Every year, rip currents kill more people than hurricanes, fires and sharks. Yet a serious disconnect exists between rip current research, identification, human behavior and warnings.

Rip currents are the result of complex interactions between waves, currents, beach slope, wind speed and direction, tides and nearshore bottom topography. A rip current forms as the narrow, fast-moving section of water travels in an offshore direction, usually in a channel between two sand bars.

Sometimes rip currents are caused by human-engineered structures such as groynes, jetties and piers. These structures often are responsible for disrupting the natural flow of water by directing water seaward at an accelerated rate. At these are locations, permanent and extremely strong rip currents occur.

The strength and speed of rip currents varies greatly. This makes them especially dangerous to inexperienced swimmers such as tourists. Typically, rip currents range in velocity between 1 and 3 feet per second. However, recently one of us encountered a rip current in Thailand during monsoon season with a velocity of 8 feet per second.

To demonstrate the danger of a rip current, an Olympic gold medal swimmer was placed in the center of a particularly strong rip current. He was not able to swim against the current despite his world-record swimming ability. This experiment demonstrated the importance of teaching people about the need to swim parallel to the beach until the current weakens before attempting to swim back to shore. If this recommendation is not followed, it may lead to exhaustion, panic and, in some cases, death.

One interesting observation that is beginning to emerge from our research has to do with the relationship between drowning and the strength of the rip current. Intuitively, we expected to find that more drownings occur during times when rip currents are the strongest. Not so. On days when there are strong rip currents, high winds and large waves usually occur. These conditions discourage most beach-goers from swimming.

When the waves and surf begin to abate, swimmers often are lulled into a false sense of safety, not realizing that rips are still present, but not necessarily as strong.

These relatively weak rip currents produce enough strength to pull an unsuspecting individual out to sea. In these more moderate conditions, most drownings seem to occur.

Some of our research involves using tracer dyes to better define the physical characteristics of rip currents. To gain a perfect vantage point, we sometimes hover over the beach in a helicopter. This research is revealing some unexpected results that may suggest the need to rethink some of the education and warning programs currently being devoted to rips.

Most rip currents we observe do not conform to the characteristics portrayed in warnings and that are presented in public education programs. Typically, the classic rip current is depicted — perfectly formed, having an identifiable feeder and neck nearshore that develops into a head or mushroom-like feature further offshore.

In reality, this depiction is seldom valid. In the majority of cases, rip currents cannot be observed from the beach and, in cases when they can be observed, they assume many different configurations.

This observation has important bearing on lifeguard practices. It’s usually not enough for lifeguards to visually look for rip currents from the vantage point of their beach chairs or from standing at the water’s edge.

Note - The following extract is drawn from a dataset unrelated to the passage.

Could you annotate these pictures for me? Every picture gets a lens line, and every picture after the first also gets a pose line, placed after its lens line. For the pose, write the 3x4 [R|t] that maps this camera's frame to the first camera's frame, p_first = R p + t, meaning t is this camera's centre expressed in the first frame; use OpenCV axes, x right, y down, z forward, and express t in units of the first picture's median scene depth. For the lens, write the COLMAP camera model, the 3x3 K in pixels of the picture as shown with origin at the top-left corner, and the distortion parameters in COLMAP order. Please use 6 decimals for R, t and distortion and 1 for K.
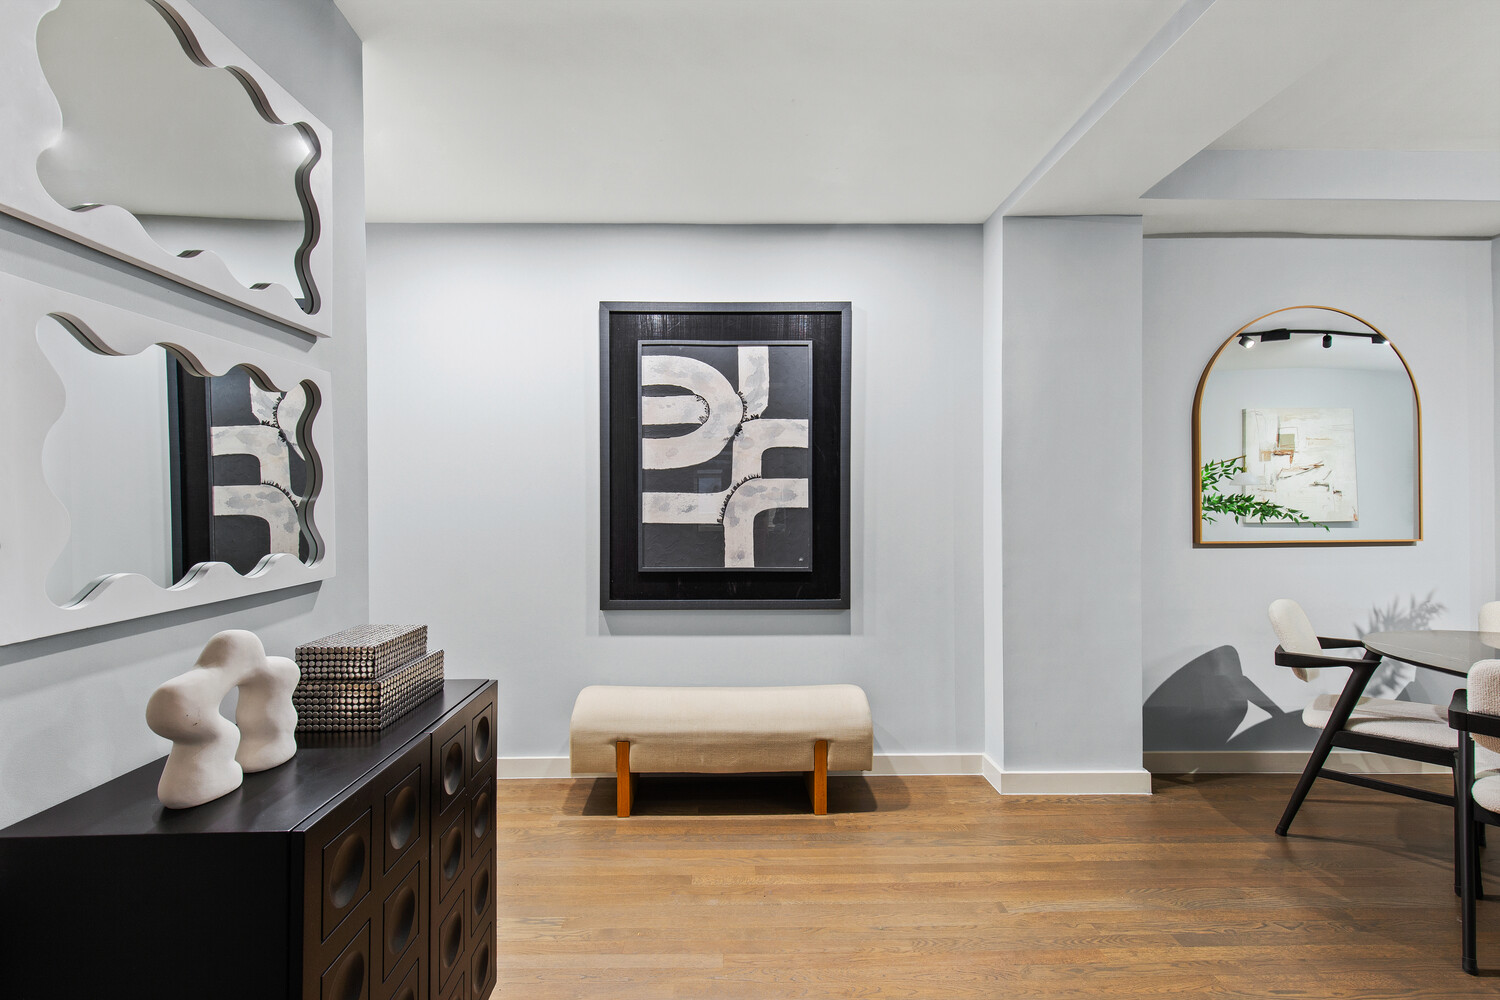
lens RADIAL K [[684.4, 0, 750.0], [0, 684.4, 500.0], [0, 0, 1]] dist [0.000148, -0.000182]
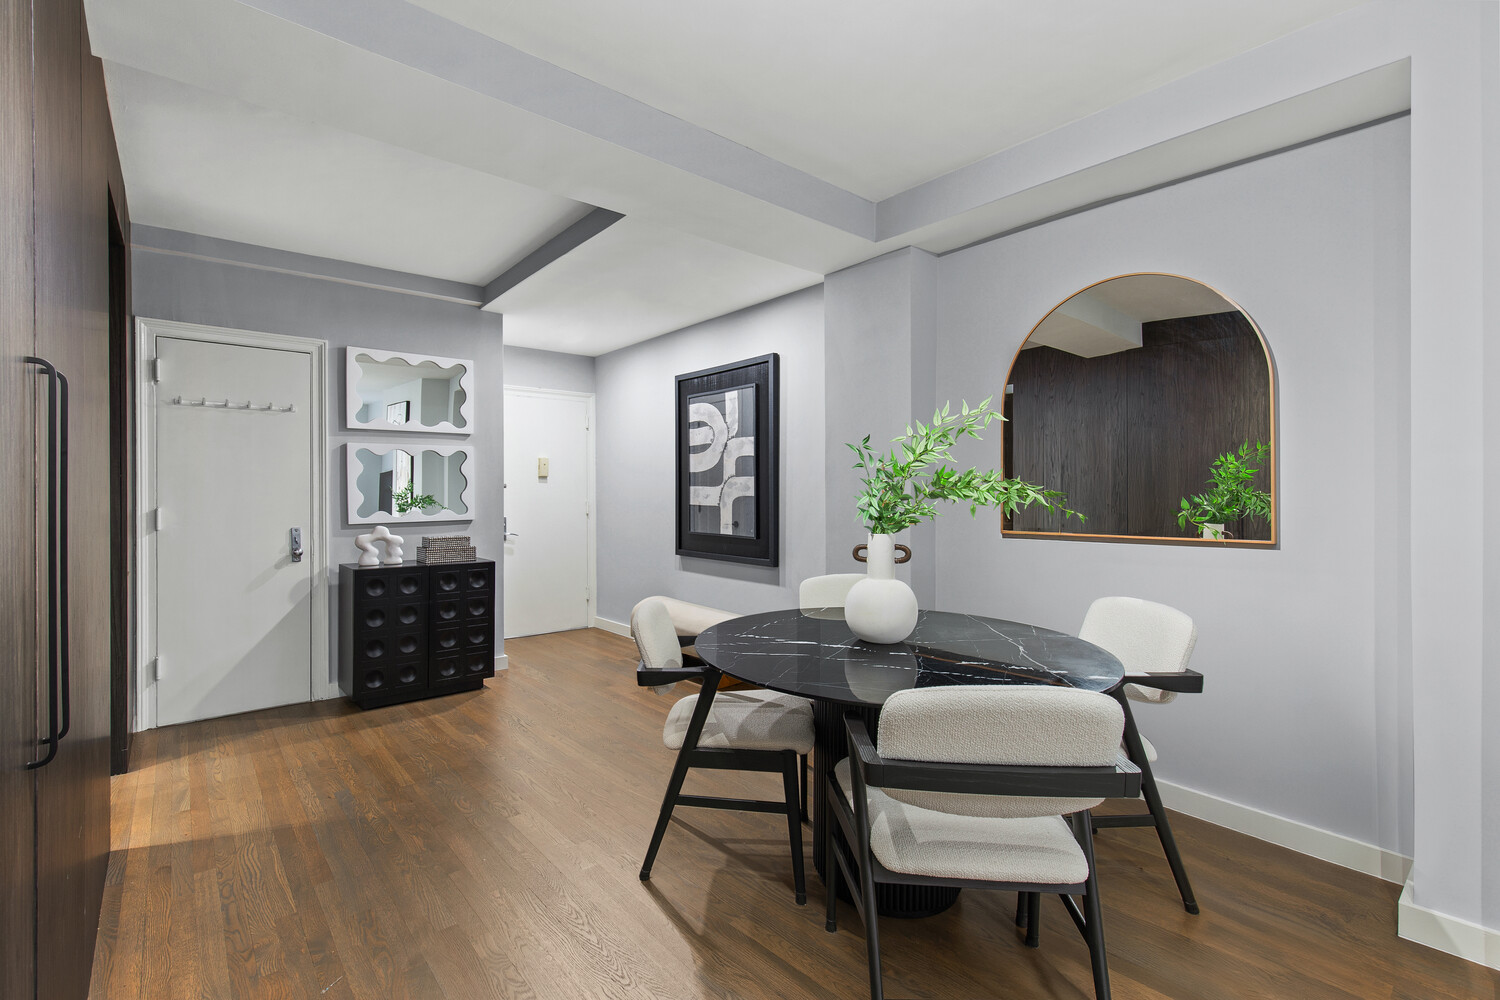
lens RADIAL K [[679.5, 0, 744.7], [0, 679.5, 486.5], [0, 0, 1]] dist [0.000603, -0.000635]
pose [[0.634821, -0.005791, -0.772638, 1.207282], [0.004429, 0.999983, -0.003856, -0.004062], [0.772647, -0.000974, 0.634835, 0.049653]]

Instead, they must physically go into the water on a regular basis and “feel” for rips. This should become common practice and be included in all lifeguard manuals.

An interesting outcome of our study is the realization that beachgoers’ knowledge about rip currents significantly varies geographically. For example, beachgoers know more about rip currents on Australian and California beaches than those on Florida and Puerto Rican beaches. The reason for this finding is fairly obvious: There are more tourists on Florida and Puerto Rican beaches, meaning more people unfamiliar with the region or its rip currents.

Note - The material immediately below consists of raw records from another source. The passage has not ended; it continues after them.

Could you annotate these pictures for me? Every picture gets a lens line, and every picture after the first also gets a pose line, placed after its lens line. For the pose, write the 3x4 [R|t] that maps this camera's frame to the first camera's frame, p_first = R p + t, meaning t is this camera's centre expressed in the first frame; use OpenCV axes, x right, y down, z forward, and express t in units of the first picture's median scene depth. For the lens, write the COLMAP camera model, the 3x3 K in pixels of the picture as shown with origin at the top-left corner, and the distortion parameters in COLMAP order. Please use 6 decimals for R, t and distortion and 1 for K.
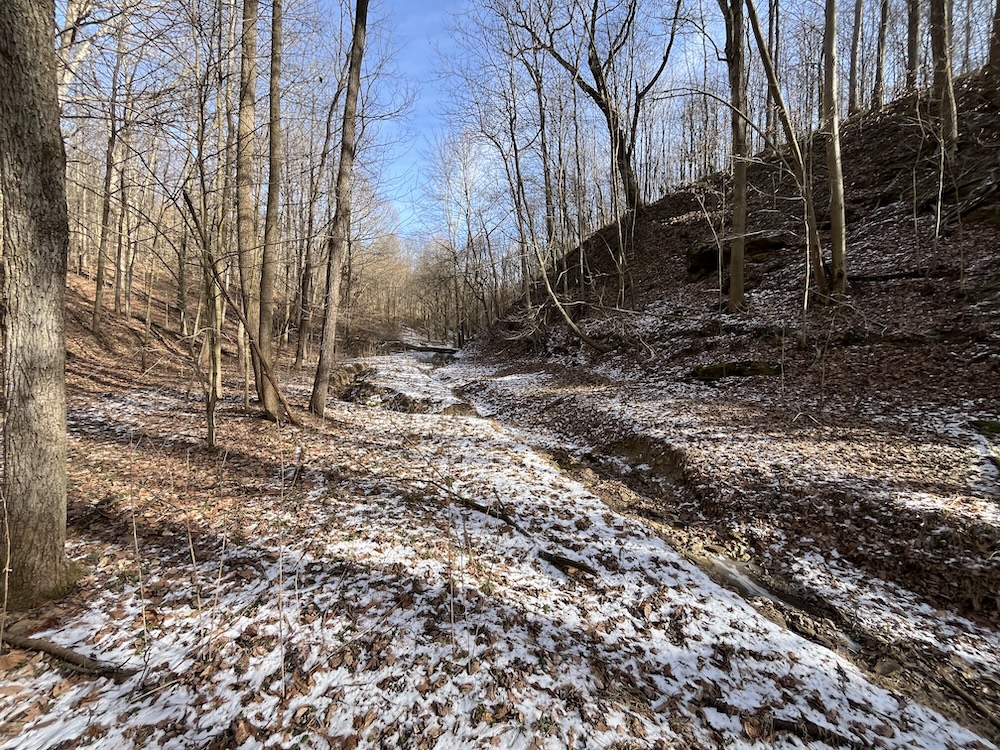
lens RADIAL K [[404.5, 0, 499.7], [0, 404.5, 374.5], [0, 0, 1]] dist [-0.003144, -0.000860]
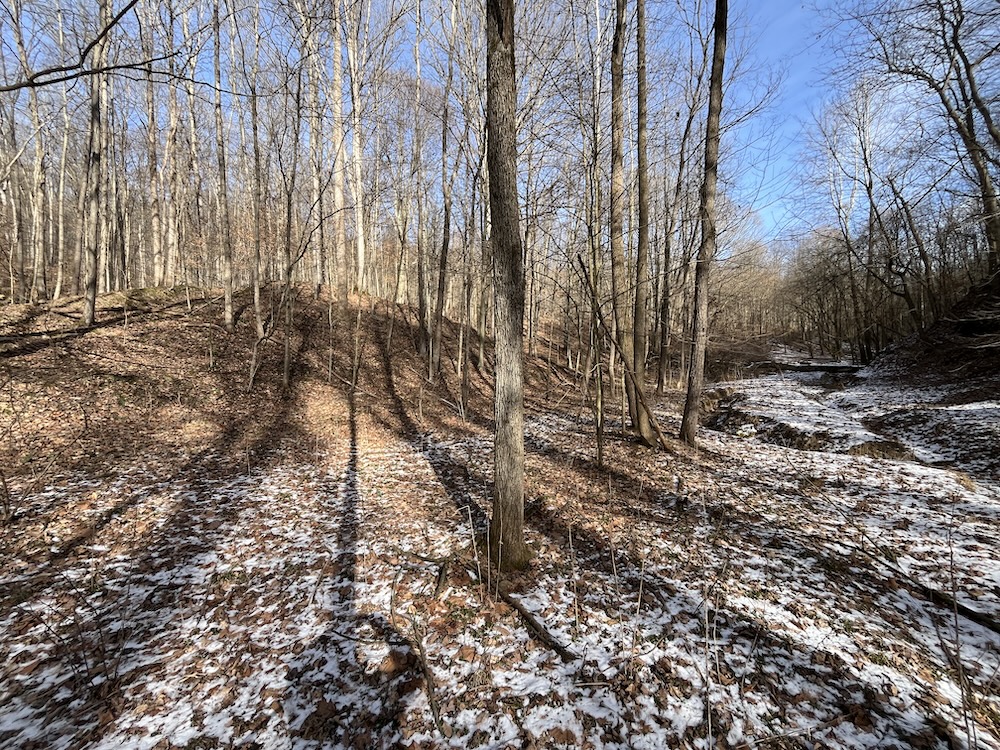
lens RADIAL K [[404.5, 0, 499.3], [0, 404.5, 374.2], [0, 0, 1]] dist [-0.003144, -0.000860]
pose [[0.677536, -0.047543, -0.733952, -0.075271], [0.001837, 0.998015, -0.062951, -0.013813], [0.735488, 0.041303, 0.676278, -0.005774]]
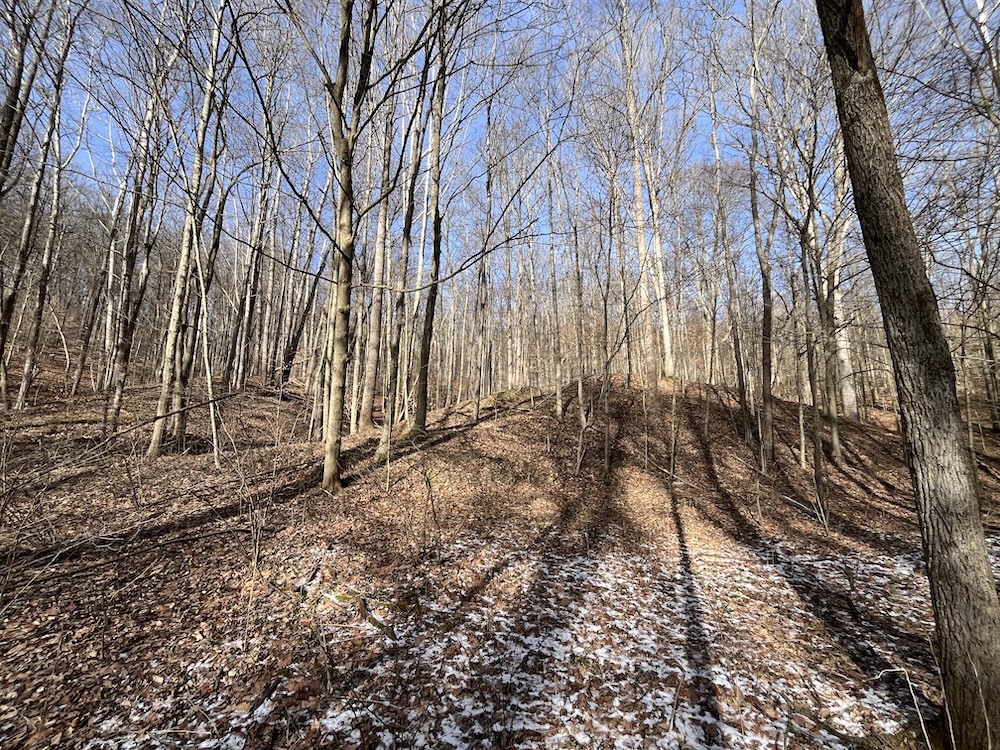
lens RADIAL K [[404.5, 0, 498.7], [0, 404.5, 375.2], [0, 0, 1]] dist [-0.003144, -0.000860]
pose [[0.029552, -0.242617, -0.969672, -0.115493], [-0.067752, 0.967378, -0.244108, -0.017392], [0.997264, 0.072911, 0.012151, -0.076890]]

Our survey is revealing another important finding. About half of the beachgoing public confuses rip currents with rip tides and undertows. Rip tides represent an entirely different phenomenon and, as most savvy experts know, there is no such creature as an undertow!

Though our study won’t be completed for at least another two years, we’ve become aware of a serious disconnect between rip current research and human behavior as it relates to awareness and having accurate knowledge about rip currents.

Our research also is indicating a need to develop better and more consistent warning signs. Despite what many experts believe, warning flags sometimes are not effective in how they warn swimmers about rip currents for the following two reasons: First, flags sometimes are not changed in a timely manner to accurately reflect water conditions. Secondly, because flags represent symbolic language, people don’t always know what a flag means. The public is especially confused about the meaning of a “red” flag and a “double red” flag.

This information underscores the importance of disseminating information that allows for the correct interpretation of the flag colors. It also underscores the importance of consistent flag use on different beaches. This must be done on beaches throughout the world, not just in America.

Better and more effective rip current warnings should be developed. But until this can happen, the ones currently in use (that is, the flags) should be continued because something is much better than nothing, especially on unguarded beaches. Vacationers staying at hotels, for example, still should be warned using flags and condition boards.